In a small bowl, combine the remaining 2 tablespoons soy sauce, chili paste, sugar, oyster sauce and 3 tablespoons water, then whisk until the sugar dissolves; set the sauce aside.
In a 12- to 14-inch wok or 12-inch skillet over medium-high, heat 1 tablespoon of the oil until shimmering. Add the cashews and árbol chilies (if using); cook, stirring, until the nuts are fragrant and browned, 1 to 2 minutes. Transfer to a small bowl and set aside. Wipe out the pan.
Set the pan over high and heat 1 tablespoon of the remaining oil until barely smoking, swirling to coat. Add half of the chicken mixture; cook, stirring intermittently and scraping up any browned bits, until well browned, 2 to 3 minutes, then transfer to another medium bowl. Using 1 tablespoon of the remaining oil, cook the remaining chicken mixture in the same way and transfer to the bowl with the first batch.
Return the pan to medium-high and add the remaining 2 tablespoons oil, garlic and pepper flakes; cook, stirring, until the garlic is golden brown, about 30 seconds. Add the onion and cook, stirring and scraping, until just beginning to brown, 1 to 2 minutes. Stir in the chicken and accumulated juices, then pour the sauce mixture down the sides of the pan. Cook, stirring and scraping, until the sauce thickens slightly and lightly coats the chicken and onion, 1 to 2 minutes. Stir in the scallions and cashews with árbol chilies (if used); cook, stirring, until the scallions are just wilted, about 30 seconds. Remove from the heat. Taste and season with salt and black pepper.
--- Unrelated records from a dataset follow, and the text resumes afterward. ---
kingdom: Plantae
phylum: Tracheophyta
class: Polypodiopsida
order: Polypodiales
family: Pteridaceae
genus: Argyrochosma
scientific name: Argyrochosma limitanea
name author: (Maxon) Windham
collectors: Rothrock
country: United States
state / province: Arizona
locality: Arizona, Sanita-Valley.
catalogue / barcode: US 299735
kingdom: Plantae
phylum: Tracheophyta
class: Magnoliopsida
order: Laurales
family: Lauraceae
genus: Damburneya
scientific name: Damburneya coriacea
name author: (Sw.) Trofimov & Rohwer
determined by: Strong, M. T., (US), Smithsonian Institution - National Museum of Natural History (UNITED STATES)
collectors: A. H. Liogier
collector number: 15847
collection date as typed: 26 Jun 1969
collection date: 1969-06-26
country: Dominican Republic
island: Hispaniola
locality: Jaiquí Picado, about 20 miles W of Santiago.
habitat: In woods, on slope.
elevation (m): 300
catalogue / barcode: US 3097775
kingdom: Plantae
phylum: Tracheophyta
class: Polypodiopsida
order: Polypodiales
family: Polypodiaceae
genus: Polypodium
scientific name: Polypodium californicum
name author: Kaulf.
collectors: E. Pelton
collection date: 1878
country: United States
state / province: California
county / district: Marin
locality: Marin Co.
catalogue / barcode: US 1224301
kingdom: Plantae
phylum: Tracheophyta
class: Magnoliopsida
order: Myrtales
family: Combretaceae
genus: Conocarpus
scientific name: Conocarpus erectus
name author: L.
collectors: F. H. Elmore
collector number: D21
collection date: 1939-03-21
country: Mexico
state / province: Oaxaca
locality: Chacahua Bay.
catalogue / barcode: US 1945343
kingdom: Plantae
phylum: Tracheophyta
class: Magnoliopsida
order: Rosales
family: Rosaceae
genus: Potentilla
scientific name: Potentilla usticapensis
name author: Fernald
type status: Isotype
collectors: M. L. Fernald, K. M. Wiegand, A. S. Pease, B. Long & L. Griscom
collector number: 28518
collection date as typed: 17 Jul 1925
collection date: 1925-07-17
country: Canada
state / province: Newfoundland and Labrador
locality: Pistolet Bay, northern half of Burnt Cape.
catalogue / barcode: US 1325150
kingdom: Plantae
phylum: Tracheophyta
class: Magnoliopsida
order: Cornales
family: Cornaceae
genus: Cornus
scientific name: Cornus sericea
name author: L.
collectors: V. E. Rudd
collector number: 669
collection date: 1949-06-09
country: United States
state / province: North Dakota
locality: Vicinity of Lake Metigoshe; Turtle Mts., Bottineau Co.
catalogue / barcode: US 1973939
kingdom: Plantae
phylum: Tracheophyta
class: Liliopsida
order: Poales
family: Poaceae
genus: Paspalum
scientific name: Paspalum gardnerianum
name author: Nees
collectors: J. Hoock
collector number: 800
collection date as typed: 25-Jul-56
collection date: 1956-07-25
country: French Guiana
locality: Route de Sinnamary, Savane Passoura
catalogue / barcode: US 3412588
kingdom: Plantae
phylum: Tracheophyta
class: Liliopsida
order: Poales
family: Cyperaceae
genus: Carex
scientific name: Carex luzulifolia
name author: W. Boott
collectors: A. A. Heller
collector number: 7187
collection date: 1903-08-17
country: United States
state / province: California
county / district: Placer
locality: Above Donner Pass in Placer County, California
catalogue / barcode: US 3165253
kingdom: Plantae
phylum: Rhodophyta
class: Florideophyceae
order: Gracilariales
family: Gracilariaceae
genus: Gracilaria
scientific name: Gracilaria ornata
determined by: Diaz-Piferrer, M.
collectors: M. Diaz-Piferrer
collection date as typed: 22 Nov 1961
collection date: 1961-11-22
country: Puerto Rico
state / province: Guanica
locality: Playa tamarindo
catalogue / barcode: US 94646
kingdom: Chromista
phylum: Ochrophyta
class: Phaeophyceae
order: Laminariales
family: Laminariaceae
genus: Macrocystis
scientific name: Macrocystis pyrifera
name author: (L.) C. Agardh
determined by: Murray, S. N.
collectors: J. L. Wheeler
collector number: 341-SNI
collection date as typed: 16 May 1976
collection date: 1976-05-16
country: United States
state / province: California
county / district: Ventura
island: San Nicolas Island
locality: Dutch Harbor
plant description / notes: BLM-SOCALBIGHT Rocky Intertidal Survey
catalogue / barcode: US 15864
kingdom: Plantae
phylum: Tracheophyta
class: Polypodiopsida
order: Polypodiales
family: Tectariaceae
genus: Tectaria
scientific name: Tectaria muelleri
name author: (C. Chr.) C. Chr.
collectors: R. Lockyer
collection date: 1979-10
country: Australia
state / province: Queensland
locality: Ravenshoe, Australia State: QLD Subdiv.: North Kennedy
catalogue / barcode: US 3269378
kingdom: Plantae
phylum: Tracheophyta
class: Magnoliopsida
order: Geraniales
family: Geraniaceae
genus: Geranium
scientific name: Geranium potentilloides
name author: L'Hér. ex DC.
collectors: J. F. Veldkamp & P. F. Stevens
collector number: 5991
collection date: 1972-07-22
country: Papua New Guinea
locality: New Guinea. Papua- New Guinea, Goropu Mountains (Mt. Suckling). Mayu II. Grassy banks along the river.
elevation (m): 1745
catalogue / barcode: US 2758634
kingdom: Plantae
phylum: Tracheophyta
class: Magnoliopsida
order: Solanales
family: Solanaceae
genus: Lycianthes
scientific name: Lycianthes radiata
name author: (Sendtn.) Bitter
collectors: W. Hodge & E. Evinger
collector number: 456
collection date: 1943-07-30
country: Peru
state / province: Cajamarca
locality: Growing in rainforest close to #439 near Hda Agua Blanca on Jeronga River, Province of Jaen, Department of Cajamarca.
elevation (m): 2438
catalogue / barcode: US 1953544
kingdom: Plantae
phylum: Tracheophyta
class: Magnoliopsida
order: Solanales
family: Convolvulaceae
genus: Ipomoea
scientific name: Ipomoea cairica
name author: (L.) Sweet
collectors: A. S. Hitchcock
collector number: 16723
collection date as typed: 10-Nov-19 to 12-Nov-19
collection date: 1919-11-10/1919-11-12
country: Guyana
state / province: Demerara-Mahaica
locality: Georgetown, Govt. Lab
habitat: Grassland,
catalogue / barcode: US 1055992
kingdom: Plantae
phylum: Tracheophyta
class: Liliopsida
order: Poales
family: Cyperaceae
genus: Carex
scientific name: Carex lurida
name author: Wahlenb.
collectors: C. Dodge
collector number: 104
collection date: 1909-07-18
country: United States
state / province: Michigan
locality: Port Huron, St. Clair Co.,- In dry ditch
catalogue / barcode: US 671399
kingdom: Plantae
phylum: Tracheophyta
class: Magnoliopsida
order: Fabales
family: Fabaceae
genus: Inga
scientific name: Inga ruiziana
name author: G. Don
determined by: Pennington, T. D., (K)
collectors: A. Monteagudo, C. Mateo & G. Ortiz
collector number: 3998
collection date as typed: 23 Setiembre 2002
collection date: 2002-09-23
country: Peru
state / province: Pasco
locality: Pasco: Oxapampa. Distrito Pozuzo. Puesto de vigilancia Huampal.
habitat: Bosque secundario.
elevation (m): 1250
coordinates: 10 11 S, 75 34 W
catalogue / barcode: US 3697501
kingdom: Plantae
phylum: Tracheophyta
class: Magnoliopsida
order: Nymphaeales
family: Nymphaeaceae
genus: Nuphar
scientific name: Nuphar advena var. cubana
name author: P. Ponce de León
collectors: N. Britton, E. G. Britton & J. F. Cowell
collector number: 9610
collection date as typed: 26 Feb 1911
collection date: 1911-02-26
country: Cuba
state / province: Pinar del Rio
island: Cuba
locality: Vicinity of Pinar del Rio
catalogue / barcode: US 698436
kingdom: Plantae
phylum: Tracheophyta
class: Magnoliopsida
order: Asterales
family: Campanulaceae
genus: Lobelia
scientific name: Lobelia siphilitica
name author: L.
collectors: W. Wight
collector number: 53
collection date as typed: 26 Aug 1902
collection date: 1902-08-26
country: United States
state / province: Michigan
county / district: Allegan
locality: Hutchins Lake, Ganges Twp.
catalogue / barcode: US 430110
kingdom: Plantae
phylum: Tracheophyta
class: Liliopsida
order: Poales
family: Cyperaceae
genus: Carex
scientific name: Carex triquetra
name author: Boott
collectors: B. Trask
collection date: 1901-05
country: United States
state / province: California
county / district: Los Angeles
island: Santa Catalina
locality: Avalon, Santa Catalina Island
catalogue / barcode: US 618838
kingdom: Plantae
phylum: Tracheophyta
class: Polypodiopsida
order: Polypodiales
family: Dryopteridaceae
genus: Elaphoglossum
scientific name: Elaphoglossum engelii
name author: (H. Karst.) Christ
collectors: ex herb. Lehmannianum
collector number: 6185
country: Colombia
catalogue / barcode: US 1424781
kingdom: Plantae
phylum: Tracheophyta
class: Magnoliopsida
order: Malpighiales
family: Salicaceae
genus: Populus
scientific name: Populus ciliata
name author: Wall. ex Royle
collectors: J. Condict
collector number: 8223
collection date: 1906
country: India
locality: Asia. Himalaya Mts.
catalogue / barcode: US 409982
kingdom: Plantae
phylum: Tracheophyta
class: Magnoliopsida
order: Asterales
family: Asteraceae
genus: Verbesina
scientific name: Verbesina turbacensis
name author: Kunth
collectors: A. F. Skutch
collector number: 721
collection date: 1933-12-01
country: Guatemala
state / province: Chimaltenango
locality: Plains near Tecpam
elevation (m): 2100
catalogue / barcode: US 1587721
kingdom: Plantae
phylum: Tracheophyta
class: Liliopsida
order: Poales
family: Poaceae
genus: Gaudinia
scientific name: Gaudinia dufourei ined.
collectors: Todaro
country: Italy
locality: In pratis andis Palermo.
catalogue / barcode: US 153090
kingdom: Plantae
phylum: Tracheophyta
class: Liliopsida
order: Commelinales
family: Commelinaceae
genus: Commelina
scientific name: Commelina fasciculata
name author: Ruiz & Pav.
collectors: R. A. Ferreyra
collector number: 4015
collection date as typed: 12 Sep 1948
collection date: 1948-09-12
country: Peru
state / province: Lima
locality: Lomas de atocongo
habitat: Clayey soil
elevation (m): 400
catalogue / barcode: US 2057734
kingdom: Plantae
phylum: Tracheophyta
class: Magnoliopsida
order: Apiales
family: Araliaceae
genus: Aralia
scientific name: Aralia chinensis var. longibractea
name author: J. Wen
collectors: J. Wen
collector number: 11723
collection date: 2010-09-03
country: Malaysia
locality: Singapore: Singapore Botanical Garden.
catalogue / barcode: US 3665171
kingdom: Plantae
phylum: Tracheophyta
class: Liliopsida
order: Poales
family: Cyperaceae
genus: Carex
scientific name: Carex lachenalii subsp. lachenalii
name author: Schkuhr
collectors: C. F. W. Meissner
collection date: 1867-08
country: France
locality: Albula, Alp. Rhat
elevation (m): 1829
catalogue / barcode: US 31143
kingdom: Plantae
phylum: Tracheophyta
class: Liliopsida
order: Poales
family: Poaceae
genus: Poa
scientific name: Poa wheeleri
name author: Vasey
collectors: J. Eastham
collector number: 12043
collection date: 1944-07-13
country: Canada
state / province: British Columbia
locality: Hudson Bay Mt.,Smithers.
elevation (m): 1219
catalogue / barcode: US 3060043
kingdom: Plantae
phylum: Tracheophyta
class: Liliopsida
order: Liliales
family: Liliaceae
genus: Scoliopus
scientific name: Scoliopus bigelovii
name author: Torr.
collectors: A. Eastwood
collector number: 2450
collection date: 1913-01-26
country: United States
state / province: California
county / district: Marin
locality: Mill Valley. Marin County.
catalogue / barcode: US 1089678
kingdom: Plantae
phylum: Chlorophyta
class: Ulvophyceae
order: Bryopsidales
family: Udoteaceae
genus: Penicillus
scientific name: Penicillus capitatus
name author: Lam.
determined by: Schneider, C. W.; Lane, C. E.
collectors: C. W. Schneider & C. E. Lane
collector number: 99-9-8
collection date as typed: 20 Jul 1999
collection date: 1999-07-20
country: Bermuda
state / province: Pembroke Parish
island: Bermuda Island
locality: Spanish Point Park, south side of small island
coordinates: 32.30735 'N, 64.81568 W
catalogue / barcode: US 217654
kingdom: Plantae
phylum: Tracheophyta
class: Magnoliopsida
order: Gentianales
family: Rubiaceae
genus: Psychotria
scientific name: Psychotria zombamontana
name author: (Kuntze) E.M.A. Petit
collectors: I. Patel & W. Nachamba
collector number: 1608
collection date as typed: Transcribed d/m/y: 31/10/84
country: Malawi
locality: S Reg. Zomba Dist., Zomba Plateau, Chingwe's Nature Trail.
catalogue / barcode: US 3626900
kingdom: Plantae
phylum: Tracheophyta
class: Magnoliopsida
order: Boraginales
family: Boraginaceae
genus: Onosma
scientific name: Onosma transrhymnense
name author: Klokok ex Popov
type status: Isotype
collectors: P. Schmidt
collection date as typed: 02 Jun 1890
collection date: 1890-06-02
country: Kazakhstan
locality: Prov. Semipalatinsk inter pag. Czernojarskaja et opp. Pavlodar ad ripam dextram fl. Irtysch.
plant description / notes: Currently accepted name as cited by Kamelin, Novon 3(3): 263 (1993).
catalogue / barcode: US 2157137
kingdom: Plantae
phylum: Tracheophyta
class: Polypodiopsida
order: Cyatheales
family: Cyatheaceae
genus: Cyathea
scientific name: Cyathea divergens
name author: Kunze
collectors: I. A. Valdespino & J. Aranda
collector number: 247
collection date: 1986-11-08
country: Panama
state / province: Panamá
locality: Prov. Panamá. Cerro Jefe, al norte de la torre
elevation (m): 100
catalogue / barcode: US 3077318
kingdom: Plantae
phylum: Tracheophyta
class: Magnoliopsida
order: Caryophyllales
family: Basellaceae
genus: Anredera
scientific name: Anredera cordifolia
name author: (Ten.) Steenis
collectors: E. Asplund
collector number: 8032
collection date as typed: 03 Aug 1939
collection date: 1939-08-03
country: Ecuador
The Thai stir-fried cashew chicken, or gai pad med mamuang himmaphan, that home cook and food blogger Rawadee Yenchujit taught us in her Bangkok kitchen was a revelation. Deliciously filled with contrasting tastes and textures and with balanced savoriness, sweetness and spice plus loads of umami, it bore little resemblance to the goopy, sugary dish Thai restaurants tend to serve in the U.S. We opted to skip shallow-frying the chicken as we were taught in Bangkok, and instead stir-fry it in batches, which requires a fraction of the oil. We also chose to include onion and scallions as the only vegetables, allowing the chicken and cashews to be front and center. We tried to do without Thai chili paste, or chili “jam”—nam prik pao, in Thai—but we discovered it’s an important element in the stir-fry. The mixture is thick, dark red and rather oily. Made by blending fried shallots, garlic, dried chilies, shrimp paste, tamarind and other ingredients, the paste is intensely and inimitably flavorful. Thai Kitchen roasted chili paste is sold in small jars in the international aisle of most supermarkets. Whole árbol chilies bring spiciness and aroma that supplements the red pepper flakes, but they’re optional, so feel free to leave them out. Steamed jasmine rice is the perfect accompaniment.
Don’t skip the step of stir-frying the cashews. The cashews may already be roasted, but toasting them browns them a bit more to really bring out their sweet nuttiness. When cooking the chicken, don’t stir too often—every 30 to 45 seconds is good—so the pieces take on good browning, which adds depth of flavor. But as you stir-fry, be sure to scrape up the flavorful browned bits that form on the bottom of the wok.